In fact, no more shaming, full-stop. No more blanket accusations. No more assumptions. Just acceptance. It doesn't even have to be understanding — I don't expect everyone I know to understand exactly why titles like the Neptunia series and Senran Kagura mean so much to me, so long as they respect that I feel that way, and don't call me and the things I love "skeezy" or "gross" or whatever 12 year old girl's words they're using this week. I certainly don't understand why people love, say, The Witness or Crusader Kings 2, but I'm certainly not about to start shaming the people who do, because I'm glad they have those things that they can enjoy while I have things that I can enjoy.

That's diversity, right there: everyone having something that is "for them". And the only way to make it better is to make more of everything for everyone — and accept that not every individual thing is aimed at every single individual person. And to accept that this is fine. And perhaps even to occasionally take a look at things you wouldn't normally consider just out of curiosity — all in the name of understanding.
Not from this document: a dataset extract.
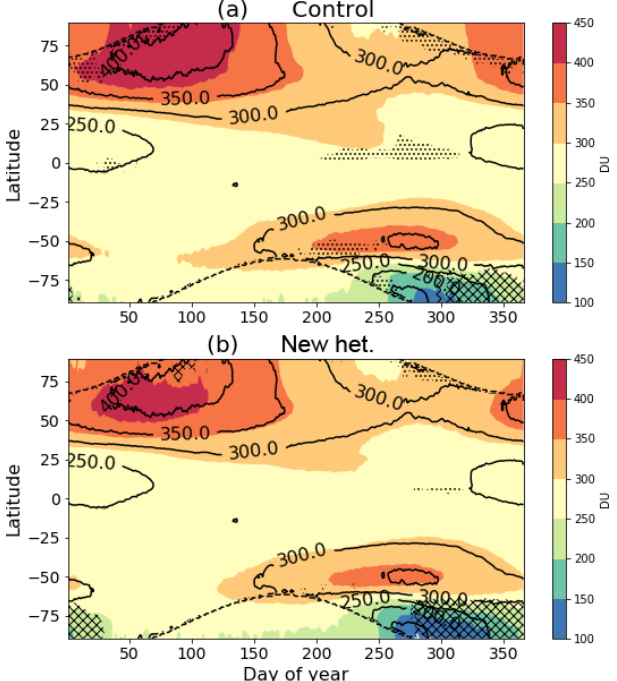
Figure 5. Zonal mean total column ozone climatology (1996–2009, excluding 2002) of the (a) control and (b) “new het.” runs. Con- tours show the NIWA-BS data; crosshatching/stippling indicates where the model under-/overestimates NIWA-BS data by more than 30DU. Dashed contours mark the absence of NIWA-BS data.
Culture becomes richer and more interesting when its smaller subdivisions are able to go off and do their own thing in peace, occasionally crossing boundaries and drawing influences from one another, or at least recognising, contrasting and celebrating the things we do similarly and differently from one another. That's the exact opposite of what we have right now; currently, our smaller subdivisions in culture are erecting 30-foot tall barbed wire fences and firing artillery shells full of shit over the top of them.

So fuck this culture war. Fuck all the arguments I'm seeing on Twitter right now. Fuck the people who think that yelling "GamerGate did it!" or "SJWs did it!" is more important than enjoying this hobby that we all supposedly love so much. I want to go back to a time where anyone can post something about a cool new game they've tried out, and not have to worry about someone, somewhere getting offended or insulting them for it. I want to go back to a time when the press didn't hate its readers, and the readers didn't distrust the press. I want to go back to a time when Japan's weirdness was regarded as something people wanted to explore and find out more about, rather than get skeeved out by. I want to go back to a time when weird, experimental games were cool and exciting rather than "blargh, not another pretentious indie game".

Basically I think I probably want early '00s-era 1up.com back.

But sadly, I'm not sure we're ever going to get days like that back.

Oh well, all I can attempt to do, at least, is attempt to be the change I want to see in the world. Hopefully a little positivity will go a long way.

Now I'm going to bed. Please be a better place in the morning, world.